-- MATERIAL TO PROCESS follows --

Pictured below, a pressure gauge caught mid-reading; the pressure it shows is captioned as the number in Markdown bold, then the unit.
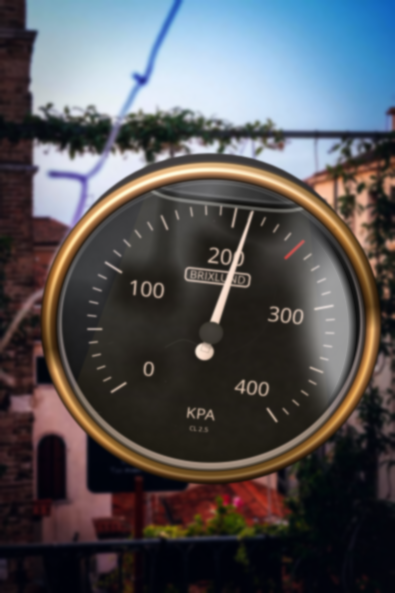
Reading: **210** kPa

-- MATERIAL TO PROCESS concluded --
-- MATERIAL TO PROCESS follows --

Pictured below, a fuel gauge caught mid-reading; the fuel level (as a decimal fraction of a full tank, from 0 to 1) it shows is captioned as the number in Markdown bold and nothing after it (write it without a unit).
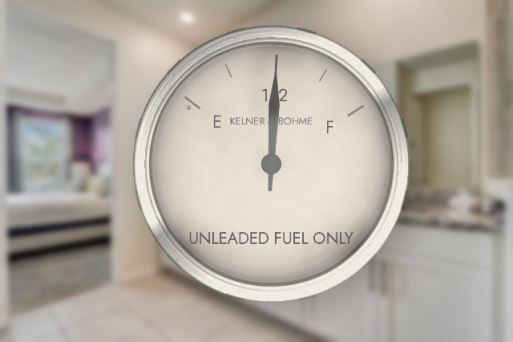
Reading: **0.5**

-- MATERIAL TO PROCESS concluded --
-- MATERIAL TO PROCESS follows --

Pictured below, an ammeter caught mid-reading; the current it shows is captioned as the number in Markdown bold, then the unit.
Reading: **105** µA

-- MATERIAL TO PROCESS concluded --

» EXERCISE INSTRUCTIONS: Render the material as a two-column CSV with the headers text and answer. Start with the line containing "Pictured below, a fuel" and go on through the line containing "Reading: **0.5**". Put each entry in a single quoted field with any line breaks turned into spaces, and leave the pictures out.

» SOLUTION FOR THIS EXERCISE:
text,answer
"Pictured below, a fuel gauge caught mid-reading; the fuel level (as a decimal fraction of a full tank, from 0 to 1) it shows is captioned as the number in Markdown bold and nothing after it (write it without a unit). Reading:","**0.5**"